I recently came across a series of papers by Irwin Levin (link), about how well people estimate statistical averages from a given set of numbers. In contrast to the findings of Tversky and Kahneman, Gigerenzer, etc. on probability, it seems like we are able to guess average values pretty well, even in the presence of outliers.
It must be said the sample size used in Levin's experiments was tiny (12 students in one case but working with something like 75 sets of numbers). That said, the experimental setup was remarkable. Take this paper as an example. The numbers were either shown in sequence or at the same time. Levin created three types of tasks: a descriptive task in which the goal was to get the average of the numbers presented, including the outliers; an inference task in which the goal was to guess the average of the population of numbers from which the sample was drawn, in which case we expect the subjects to discount the outliers; and a discounting task, in which subjects were presented with data including outliers, but were asked to ignore them.
The reason for this post is that Levin's work was done in the 1970s (Levin himself retired this year according to his webpage).

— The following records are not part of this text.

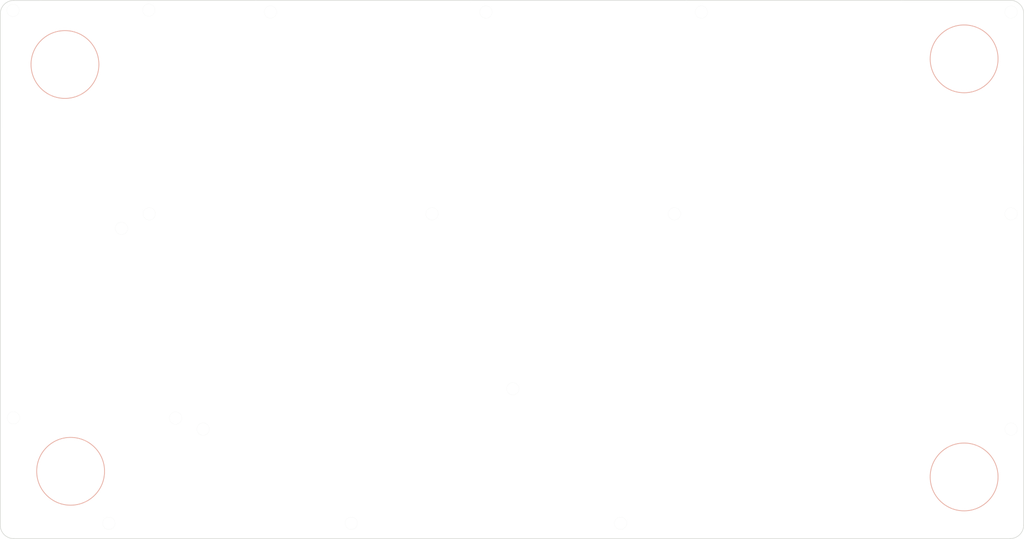
<source format=kicad_pcb>
(kicad_pcb (version 20221018) (generator pcbnew)

  (general
    (thickness 1.6)
  )

  (paper "A4")
  (layers
    (0 "F.Cu" signal)
    (31 "B.Cu" signal)
    (32 "B.Adhes" user "B.Adhesive")
    (33 "F.Adhes" user "F.Adhesive")
    (34 "B.Paste" user)
    (35 "F.Paste" user)
    (36 "B.SilkS" user "B.Silkscreen")
    (37 "F.SilkS" user "F.Silkscreen")
    (38 "B.Mask" user)
    (39 "F.Mask" user)
    (40 "Dwgs.User" user "User.Drawings")
    (41 "Cmts.User" user "User.Comments")
    (42 "Eco1.User" user "User.Eco1")
    (43 "Eco2.User" user "User.Eco2")
    (44 "Edge.Cuts" user)
    (45 "Margin" user)
    (46 "B.CrtYd" user "B.Courtyard")
    (47 "F.CrtYd" user "F.Courtyard")
    (48 "B.Fab" user)
    (49 "F.Fab" user)
    (50 "User.1" user)
    (51 "User.2" user)
    (52 "User.3" user)
    (53 "User.4" user)
    (54 "User.5" user)
    (55 "User.6" user)
    (56 "User.7" user)
    (57 "User.8" user)
    (58 "User.9" user)
  )

  (setup
    (pad_to_mask_clearance 0)
    (grid_origin 47.625 47.625)
    (pcbplotparams
      (layerselection 0x00010f0_ffffffff)
      (plot_on_all_layers_selection 0x0000000_00000000)
      (disableapertmacros false)
      (usegerberextensions true)
      (usegerberattributes false)
      (usegerberadvancedattributes false)
      (creategerberjobfile false)
      (dashed_line_dash_ratio 12.000000)
      (dashed_line_gap_ratio 3.000000)
      (svgprecision 4)
      (plotframeref false)
      (viasonmask false)
      (mode 1)
      (useauxorigin false)
      (hpglpennumber 1)
      (hpglpenspeed 20)
      (hpglpendiameter 15.000000)
      (dxfpolygonmode true)
      (dxfimperialunits true)
      (dxfusepcbnewfont true)
      (psnegative false)
      (psa4output false)
      (plotreference true)
      (plotvalue true)
      (plotinvisibletext false)
      (sketchpadsonfab false)
      (subtractmaskfromsilk false)
      (outputformat 1)
      (mirror false)
      (drillshape 0)
      (scaleselection 1)
      (outputdirectory "../../order/ind3638/ind-bottom_R/")
    )
  )

  (net 0 "")

  (footprint "kbd_Hole:m2_Screw_Hole_EdgeCuts" (layer "F.Cu") (at 142.875 123.825))

  (footprint "kbd_Hole:m2_Screw_Hole_EdgeCuts" (layer "F.Cu") (at 52.3875 123.825))

  (footprint "kbd_Hole:m2_Screw_Hole_EdgeCuts" (layer "F.Cu") (at 64.195 105.205))

  (footprint "kbd_Hole:m2_Screw_Hole_EdgeCuts" (layer "F.Cu") (at 109.5375 69.05625))

  (footprint "kbd_Hole:m2_Screw_Hole_EdgeCuts" (layer "F.Cu") (at 35.515 105.165))

  (footprint "kbd_Hole:m2_Screw_Hole_EdgeCuts" (layer "F.Cu") (at 69.05625 107.15625))

  (footprint "kbd_Hole:m2_Screw_Hole_EdgeCuts" (layer "F.Cu") (at 119.0625 33.3375))

  (footprint "kbd_Hole:m2_Screw_Hole_EdgeCuts" (layer "F.Cu") (at 211.93125 107.15625))

  (footprint "kbd_Hole:m2_Screw_Hole_EdgeCuts" (layer "F.Cu") (at 59.53125 69.05625))

  (footprint "kbd_Hole:m2_Screw_Hole_EdgeCuts" (layer "F.Cu") (at 54.625 71.625))

  (footprint "kbd_Hole:m2_Screw_Hole_EdgeCuts" (layer "F.Cu") (at 211.93125 69.05625))

  (footprint "kbd_Hole:m2_Screw_Hole_EdgeCuts" (layer "F.Cu") (at 157.1625 33.3375))

  (footprint "kbd_Hole:m2_Screw_Hole_EdgeCuts" (layer "F.Cu") (at 80.9625 33.3375))

  (footprint "kbd_Hole:m2_Screw_Hole_EdgeCuts" (layer "F.Cu") (at 211.93125 33.3375))

  (footprint "kbd_Hole:m2_Screw_Hole_EdgeCuts" (layer "F.Cu") (at 59.445 32.995))

  (footprint "kbd_Hole:m2_Screw_Hole_EdgeCuts" (layer "F.Cu") (at 35.435 33.045))

  (footprint "kbd_Hole:m2_Screw_Hole_EdgeCuts" (layer "F.Cu") (at 95.25 123.825))

  (footprint "kbd_Hole:m2_Screw_Hole_EdgeCuts" (layer "F.Cu") (at 123.825 100.0125))

  (footprint "kbd_Hole:m2_Screw_Hole_EdgeCuts" (layer "F.Cu") (at 152.4 69.05625))

  (gr_circle (center 44.625 42.625) (end 44.625 48.625)
    (stroke (width 0.15) (type default)) (fill none) (layer "B.SilkS") (tstamp 321a50c3-358f-4d08-9246-335d78319668))
  (gr_circle (center 45.625 114.625) (end 45.625 120.625)
    (stroke (width 0.15) (type default)) (fill none) (layer "B.SilkS") (tstamp 60b96dd4-fabd-41d2-92f1-3b1c7c31fcd3))
  (gr_circle (center 203.625 115.625) (end 203.625 121.625)
    (stroke (width 0.15) (type default)) (fill none) (layer "B.SilkS") (tstamp c43c8bab-83a6-4348-b9f4-d399bdd7204f))
  (gr_circle (center 203.625 41.625) (end 203.625 47.625)
    (stroke (width 0.15) (type default)) (fill none) (layer "B.SilkS") (tstamp f89c3b60-9f90-4790-ab37-86854de0fa85))
  (gr_arc (start 33.187548 33.66625) (mid 33.885 31.982452) (end 35.568798 31.285)
    (stroke (width 0.1) (type default)) (layer "Edge.Cuts") (tstamp 1e59c9d7-f015-472e-a301-513c1b409ce6))
  (gr_line (start 211.791202 31.257548) (end 35.568798 31.285)
    (stroke (width 0.1) (type default)) (layer "Edge.Cuts") (tstamp 57be2197-241f-404b-a58f-a0fd92c232d7))
  (gr_line (start 214.172452 33.638798) (end 214.152452 124.151202)
    (stroke (width 0.1) (type default)) (layer "Edge.Cuts") (tstamp 5841e1b2-8401-4ba9-a834-4a9f763591e3))
  (gr_line (start 33.187548 33.66625) (end 33.193798 124.379952)
    (stroke (width 0.1) (type default)) (layer "Edge.Cuts") (tstamp 5996b256-c07d-4f55-a546-4bb656e341d8))
  (gr_arc (start 35.568798 126.537192) (mid 33.964561 125.917376) (end 33.193799 124.379952)
    (stroke (width 0.1) (type default)) (layer "Edge.Cuts") (tstamp 61088178-afb8-49a5-95c5-d1a02b1b48c4))
  (gr_arc (start 214.152452 124.151202) (mid 213.455 125.835) (end 211.771202 126.532452)
    (stroke (width 0.1) (type default)) (layer "Edge.Cuts") (tstamp 80533784-111a-4c37-ad69-5412c7ce7cca))
  (gr_line (start 35.568798 126.532452) (end 211.771202 126.532452)
    (stroke (width 0.1) (type default)) (layer "Edge.Cuts") (tstamp bf0065a9-550d-44f9-901f-5a2bd2b8b80c))
  (gr_arc (start 211.791202 31.257548) (mid 213.475 31.955) (end 214.172452 33.638798)
    (stroke (width 0.1) (type default)) (layer "Edge.Cuts") (tstamp d29e6604-c587-4c11-9e6a-043d8d3e52bf))

)

</source>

There doesn't appear to be much interest in this subject since then.
It seems like researchers may find the estimation of summary statistics like means, medians, etc. not interesting enough. All the new research that I know of concerns judging probability distributions, margins of error, variability, etc.
However, I'm more interested in point estimates, and I feel that the early research left the question still unsettled. I haven't found any research on how good we are at guessing the median of a set of numbers, or the mode, or trimmed means, or moving averages. If we see repeated numbers, are we likely to use the average, the median or the mode, or some other statistic to summarize that information? Given what we now know about irrationality and biases in judging probabilities, are we able to replicate Levin's finding? Or will we find that his experiment would not hold with better samples?